PROVIDED TEXT »
This week's release of the route the HS2 high-speed railway will follow as the network is expanded north from Birmingham left many upset and angry.
Some learnt they would be forced out of their homes to make way for the second phase of the £32bn project while others were told it would pass nearby.
But while many were devastated to discover HS2 will lead to their homes being demolished, some residents of a South Yorkshire street have been jumping for joy.
Greasbro Road in Tinsley has already had its fair share of heavy infrastructure projects on its doorstep.
The M1 can be found at one end, after half of the street was demolished to make way for the Tinsley Viaduct in the 1960s.
And across the road is the busy Meadowhall shopping centre, which was built on the site of a former steelworks - the catalyst for the homes in Greasbro Road being built in the first place.
As you walk uphill along the road from the M1 you come to a sign which marks an industrial park housing a John Lewis warehouse which attracts frequent visits from heavy vehicles.
To top it all off, two weeks ago planning permission was granted for a waste sorting depot.
So it may come as no surprise that residents like Mohammed Sadique are thrilled to discover that the proposed route for phase two could see their homes demolished.

PROBLEM STATEMENT » Extend the article about the HS2 route and the residents of Greasbro Road, starting right after its last sentence.

RAW DATA »

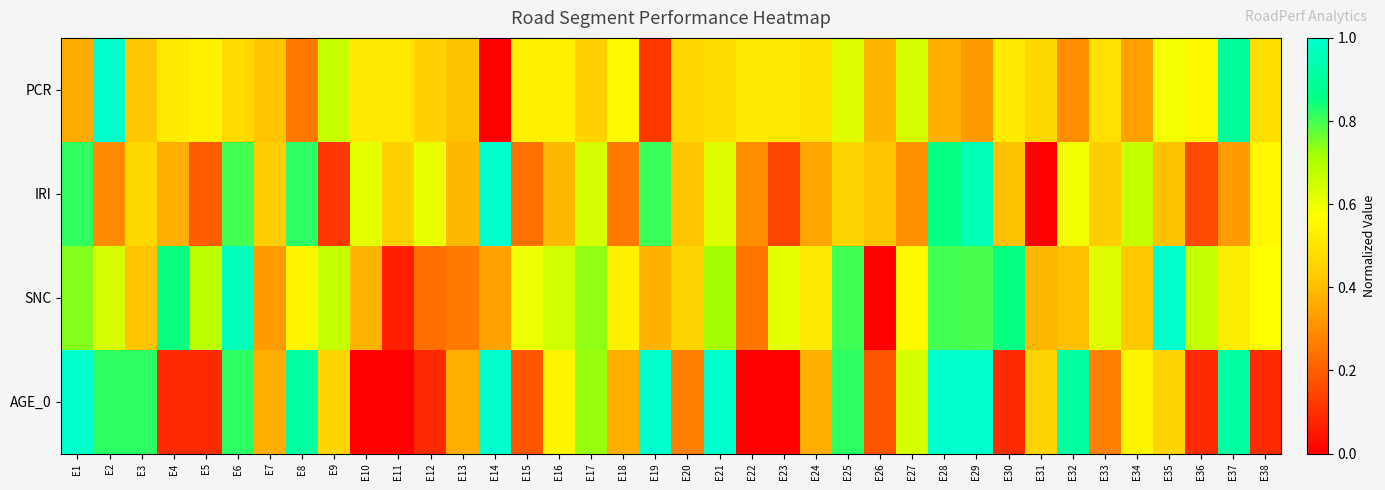

At which category is the sum across all series the highest?

E29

WRITTEN RESPONSE »
"If you go to Cheshire they say 'no, no no'. We say yes."
The controversial rail line has already led to one house in Buckinghamshire being valued at £0 just for being close to the tracks.
For most of the homeowners of the hundreds of houses to be demolished along the route compensation is a long way from their minds.
One woman living in a row of railway cottages in Long Eaton, Derbyshire, said finding out her home was to be demolished was "like the carpet had been pulled from under me".
But there was no sign of distress for most residents on Greasbro Road, which lies south of the preferred location of South Yorkshire's HS2 station at Meadowhall. Their homes are already worth much less than the average in the area, and for Mr Sadique, getting compensation from the government seems like the best way to move on.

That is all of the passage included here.